## What you have to do:
With the pictures set aside, reproduce each entry precisely as it reads.

[Camera geometry data]
========

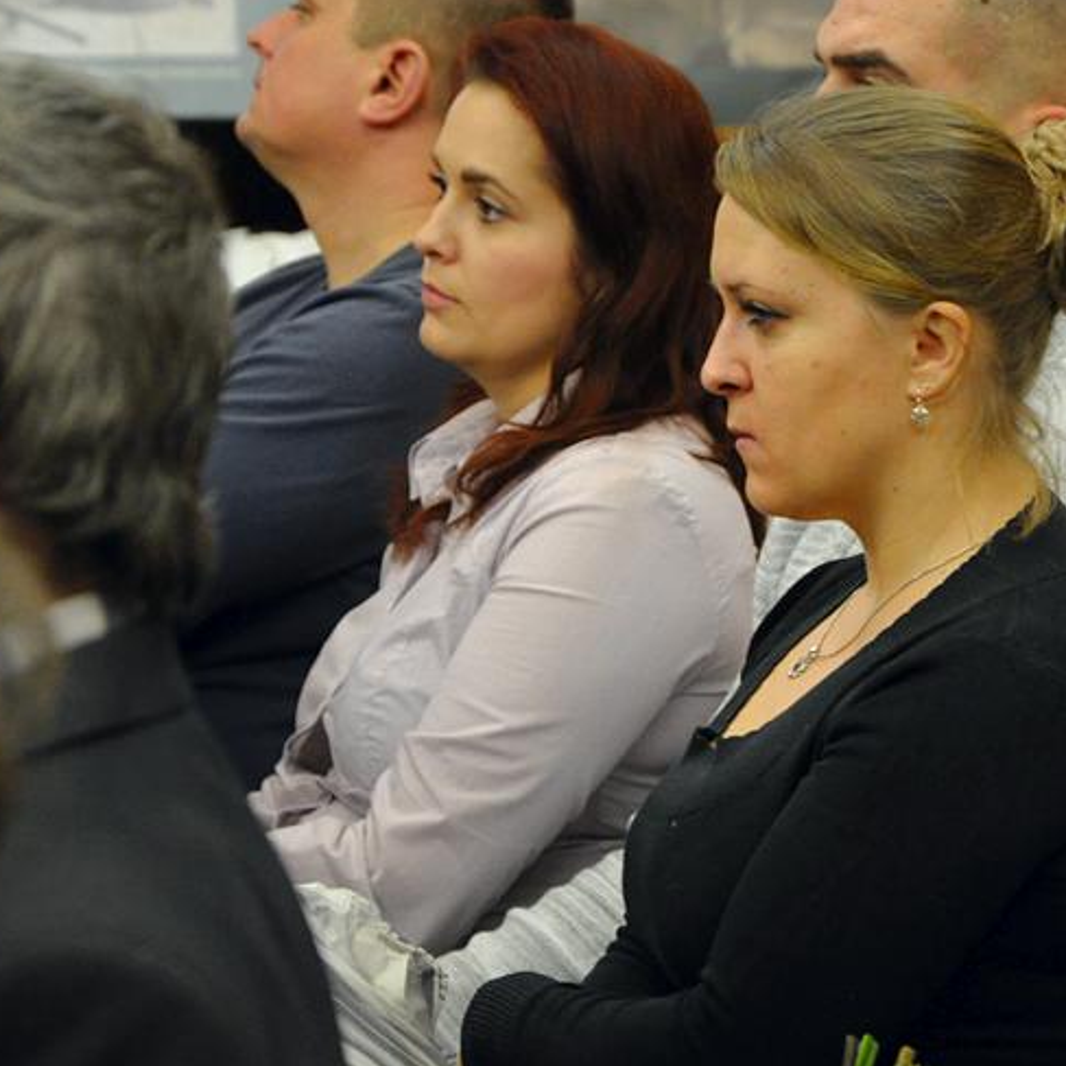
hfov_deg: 7.5
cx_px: 791
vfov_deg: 7.5
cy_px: 464
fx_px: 8109
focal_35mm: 233
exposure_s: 1/80
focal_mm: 105
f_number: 5.6
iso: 2500
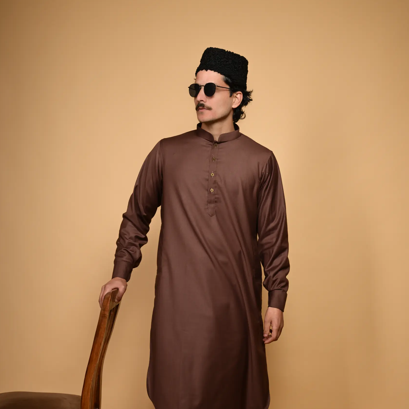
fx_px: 722
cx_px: 204
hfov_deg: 31.6
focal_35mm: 54
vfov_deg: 31.4
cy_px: 275
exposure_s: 1/200
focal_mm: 42
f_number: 7.1
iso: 160
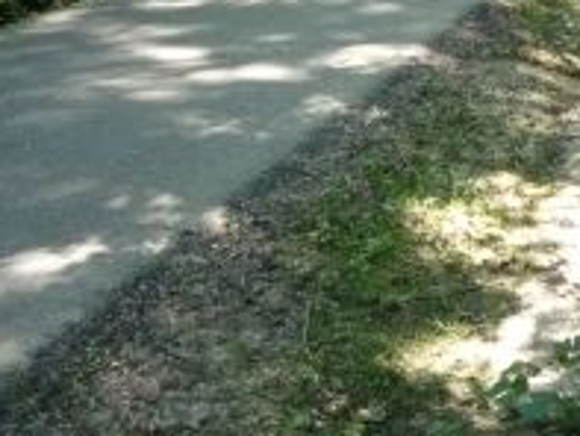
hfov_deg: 24.8
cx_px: 415
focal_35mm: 78
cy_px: -27
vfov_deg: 18.3
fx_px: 1308
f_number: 4
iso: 400
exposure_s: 1/160
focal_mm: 5.2
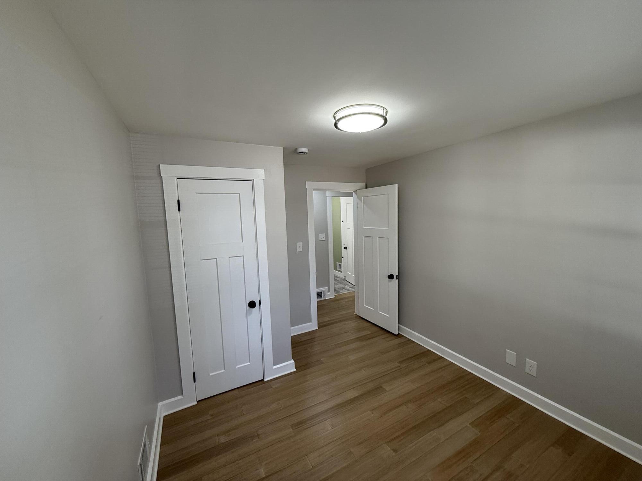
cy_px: 240
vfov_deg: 85.7
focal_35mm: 14
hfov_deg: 102.1
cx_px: 321
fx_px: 260
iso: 160
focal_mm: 2.22
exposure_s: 1/120
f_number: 2.2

========

## Task output:
hfov_deg: 7.5
cx_px: 791
vfov_deg: 7.5
cy_px: 464
fx_px: 8109
focal_35mm: 233
exposure_s: 1/80
focal_mm: 105
f_number: 5.6
iso: 2500
fx_px: 722
cx_px: 204
hfov_deg: 31.6
focal_35mm: 54
vfov_deg: 31.4
cy_px: 275
exposure_s: 1/200
focal_mm: 42
f_number: 7.1
iso: 160
hfov_deg: 24.8
cx_px: 415
focal_35mm: 78
cy_px: -27
vfov_deg: 18.3
fx_px: 1308
f_number: 4
iso: 400
exposure_s: 1/160
focal_mm: 5.2
cy_px: 240
vfov_deg: 85.7
focal_35mm: 14
hfov_deg: 102.1
cx_px: 321
fx_px: 260
iso: 160
focal_mm: 2.22
exposure_s: 1/120
f_number: 2.2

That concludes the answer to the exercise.